Los líderes de las dos principales potencias mundiales se limitaron a declaraciones demagógicas sobre desacelerar la guerra comercial con foco en la tecnología 5G, y la carrera armamentista que protagonizan.

El presidente de Estados Unidos, Joe Biden, y su homólogo chino, Xi Jinping, realizaron su primera cumbre virtual. La reunión más de tres horas y fue "respetuosa y directa", según la Casa Blanca, pero ninguno de los dos dio el brazo a torcer sobre las líneas rojas de sus respectivos países, particularmente en lo que atañe a Taiwán, isla sobre la que China reclama su soberanía.

Biden habló sobre las prácticas chinas en el Tíbet, Hong Kong y también Xinjiang, así como otros temas en los que el gobierno chino está acusado de crímenes contra los derechos humanos.

Xi, por su parte, no apaciguó la disputa geopolítica y dijo que tendría que tomar "medidas decisivas" si las fuerzas "independentistas" de Taiwán cruzaban la "línea roja", según afirmó la agencia informativa estatal china. Además de un conflicto político de larga data en el que ambas potencias miden fuerzas, Taiwán es estratégico para la producción de semiconductores, necesarios para la tecnología de quinta generación y otras tecnologías de vanguardia.

Biden "defiende" interesadamente la independencia de Taiwán para influir sobre la Taiwan Semiconductor Manufacturing Company, la principal fábrica de microchips del planeta, y otros gigantes como Foxcon. La isla está fuertemente militarizada por Estados Unidos, China y el propio Taiwán, y Beijing ha prometido que, si es necesario, pondrá la isla bajo control chino por la fuerza.

Por otro lado, según dijo este martes el asesor de seguridad nacional de la Casa Blanca, Jake Sullivan, los mandatarios acordaron impulsar un diálogo bilateral sobre control de armas.

"Los dos líderes acordaron que buscaríamos impulsar conversaciones sobre estabilidad estratégica", apuntó Sullivan, utilizando un término común en los círculos diplomáticos para describir el control de armas.

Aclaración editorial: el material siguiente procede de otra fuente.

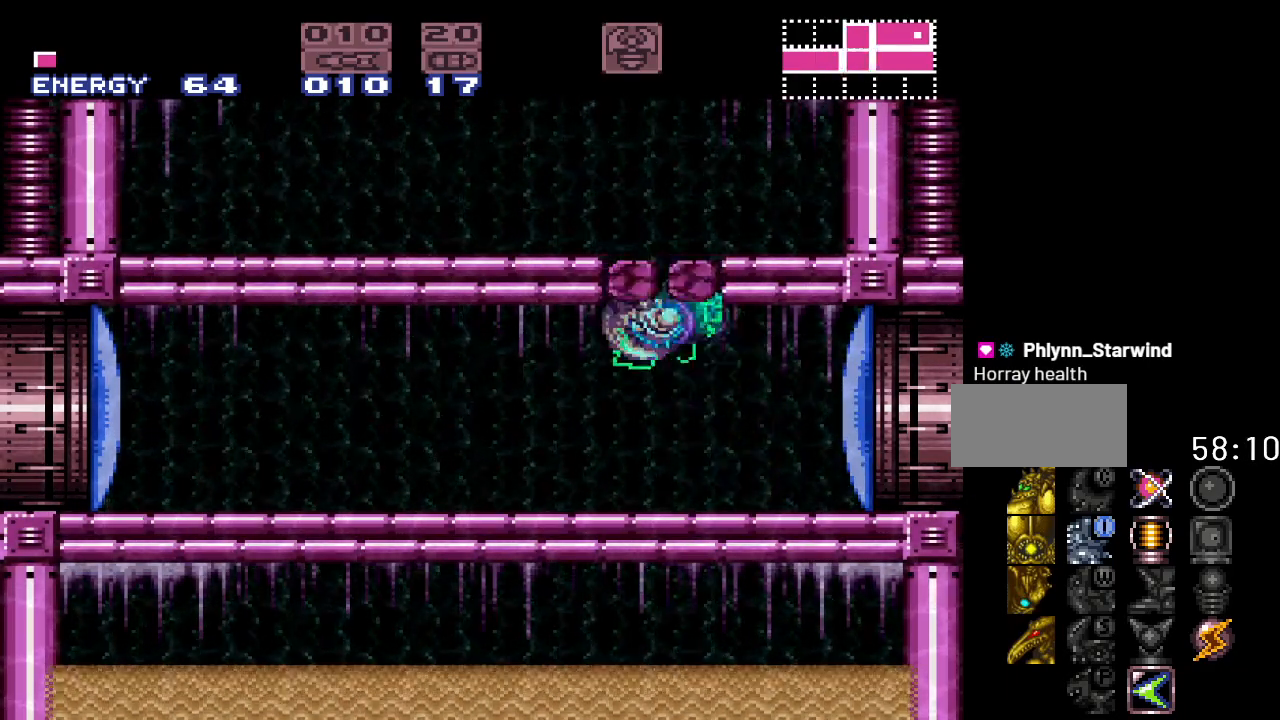
{"buttons": ["Y"], "events": [[483, "B", "up"]]}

En realidad, palabras vacías sobre que la competencia no se convierta en un conflicto o que se necesita incrementar la comunicación y la cooperación, porque ambos saben que las enormes tensiones van en aumento.

El asesor de Biden respondió así durante una conferencia este martes en el centro de estudios Brookings a una pregunta sobre el potencial de China de ampliar notablemente su arsenal nuclear y sobre el reciente lanzamiento por parte de Pekín de un misil hipersónico, con capacidad para rodear la tierra.

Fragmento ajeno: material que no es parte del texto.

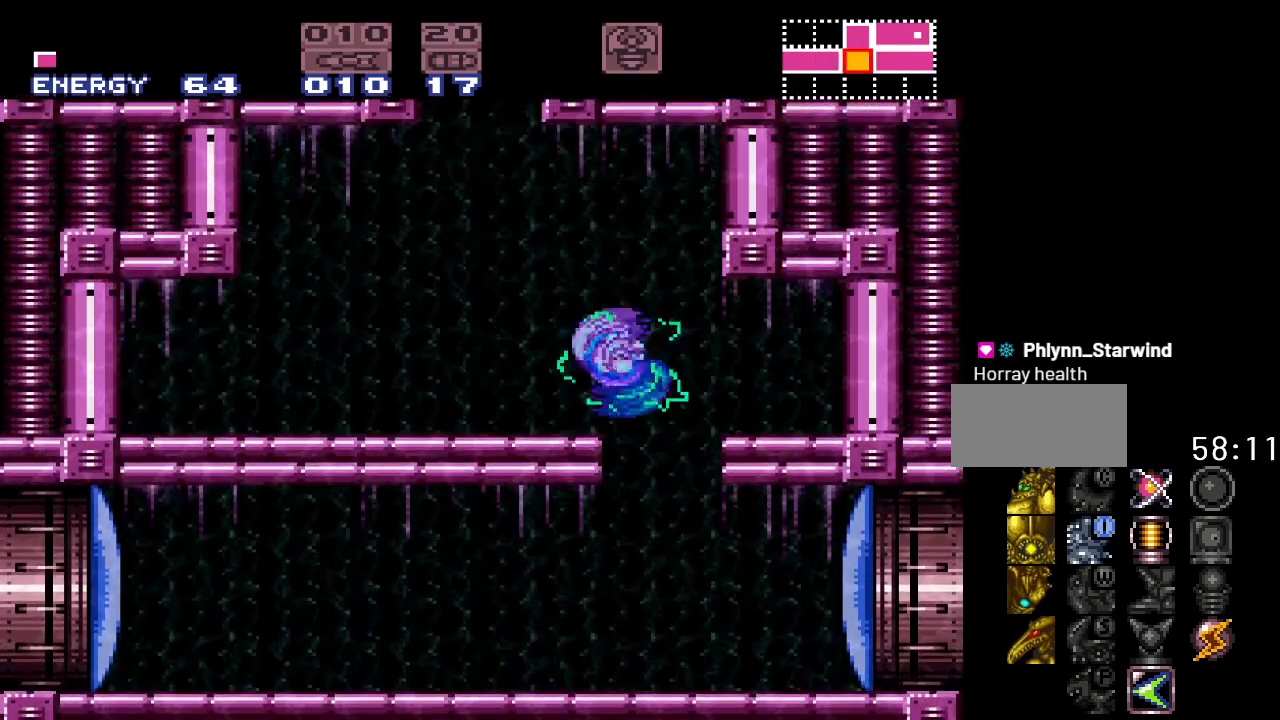
{"buttons": ["Y"], "events": [[117, "R1", "down"], [267, "R1", "up"]]}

Biden indicó que esas conversaciones deberían estar "guiadas por los líderes y lideradas por equipos de alto nivel", que tengan poder para tomar decisiones y sean expertos en "seguridad, tecnología y diplomacia", explicó Sullivan.

"Ahora nos corresponde a nosotros (los asesores de Biden y Xi) pensar en la forma más productiva de llevar esto a cabo", añadió.

El asesor reconoció que ese posible diálogo no será probablemente tan "maduro" como el que comparte desde hace años Estados Unidos con Rusia, la otra gran potencia nuclear, porque las conversaciones con Moscú están más "arraigadas".

Lo cierto es que Estados Unidos se encuentra enfrascado en una carrera armamentística con China y Rusia en el campo de las armas hipersónicas, que por su velocidad son más difíciles de detectar por los sistemas de defensa de misiles.

A finales de octubre, el Pentágono confirmó que está en busca de tecnología hipersónica para contrarrestar los avances de China en esta materia, y aseguró que al mismo tiempo quiere mejorar sus "capacidades defensivas".

Washington ha reconocido su inquietud ante los avances castrenses de China, que, según el Pentágono, van emparejados con una política exterior y de defensa que "intimida y ejerce coerción sobre sus naciones vecinas". Un tono que no prevé justamente un futuro armónico y pacífico.